## Stored data entries

-- Opening Marker --

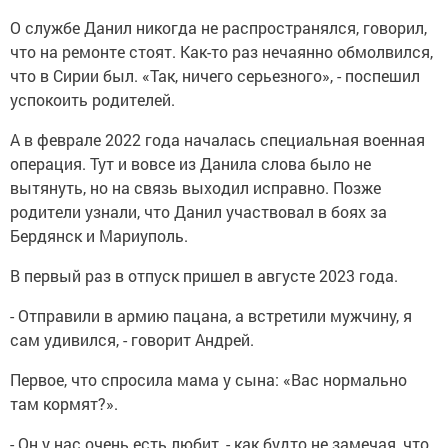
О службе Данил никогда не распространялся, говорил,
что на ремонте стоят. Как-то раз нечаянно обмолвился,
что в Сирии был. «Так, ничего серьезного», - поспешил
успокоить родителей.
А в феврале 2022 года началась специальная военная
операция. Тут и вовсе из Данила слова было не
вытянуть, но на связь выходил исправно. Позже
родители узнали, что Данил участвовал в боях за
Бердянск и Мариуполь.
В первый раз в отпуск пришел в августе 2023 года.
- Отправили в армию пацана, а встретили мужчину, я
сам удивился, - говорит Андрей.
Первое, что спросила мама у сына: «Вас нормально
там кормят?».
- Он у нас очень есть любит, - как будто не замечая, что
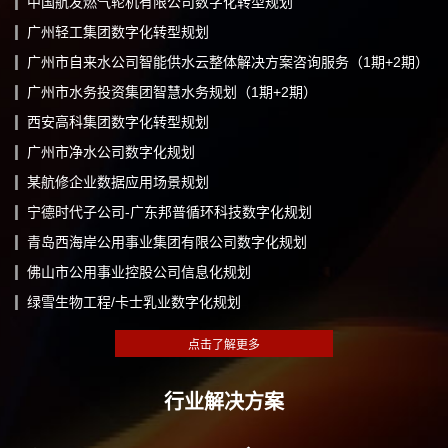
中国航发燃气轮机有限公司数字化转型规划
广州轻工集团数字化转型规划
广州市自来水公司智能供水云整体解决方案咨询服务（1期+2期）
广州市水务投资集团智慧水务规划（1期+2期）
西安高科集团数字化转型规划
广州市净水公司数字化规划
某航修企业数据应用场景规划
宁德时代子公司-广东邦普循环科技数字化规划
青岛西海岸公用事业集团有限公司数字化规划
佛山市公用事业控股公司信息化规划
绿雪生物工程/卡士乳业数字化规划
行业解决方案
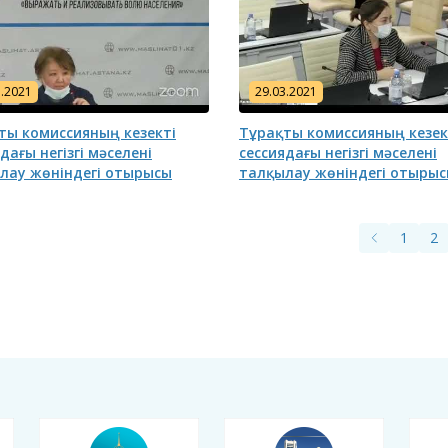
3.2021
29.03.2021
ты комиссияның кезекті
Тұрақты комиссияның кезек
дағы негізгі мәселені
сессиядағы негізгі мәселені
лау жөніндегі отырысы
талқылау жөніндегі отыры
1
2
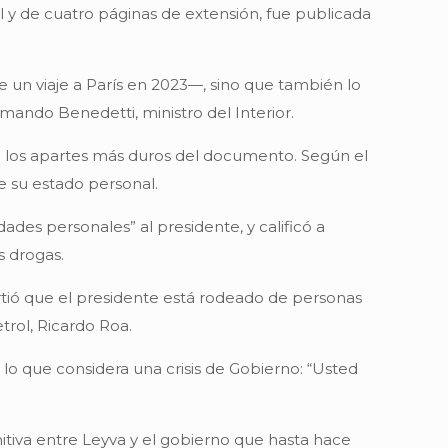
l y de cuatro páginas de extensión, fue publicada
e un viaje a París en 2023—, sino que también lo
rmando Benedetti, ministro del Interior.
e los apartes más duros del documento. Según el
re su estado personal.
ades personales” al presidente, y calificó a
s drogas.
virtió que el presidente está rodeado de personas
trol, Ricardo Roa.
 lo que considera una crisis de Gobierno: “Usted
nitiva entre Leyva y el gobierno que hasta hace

-- Closing Marker --
-- Opening Marker --

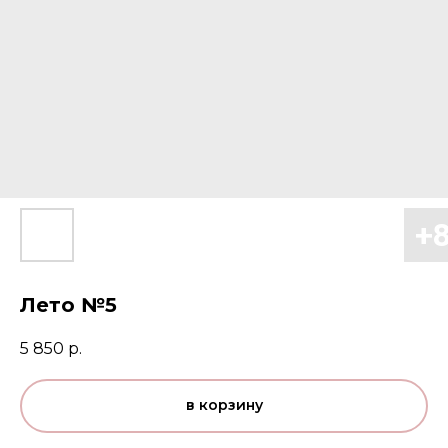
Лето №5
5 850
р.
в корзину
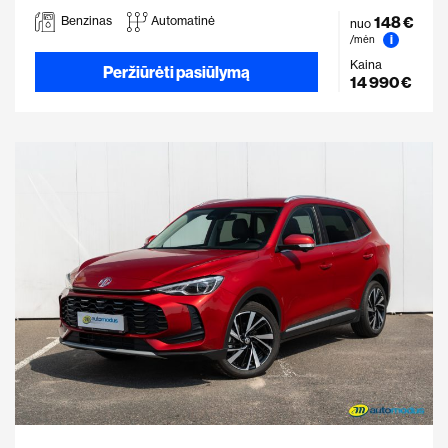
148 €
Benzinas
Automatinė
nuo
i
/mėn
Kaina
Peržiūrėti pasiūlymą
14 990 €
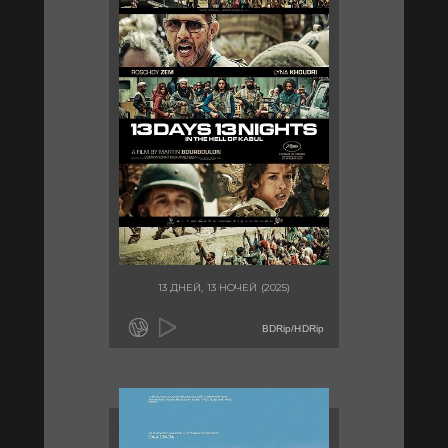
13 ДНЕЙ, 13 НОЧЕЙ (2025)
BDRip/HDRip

-- Closing Marker --

## Job
Please state how many lines in the entries above include the string "года", and write only that number.

## Your response
2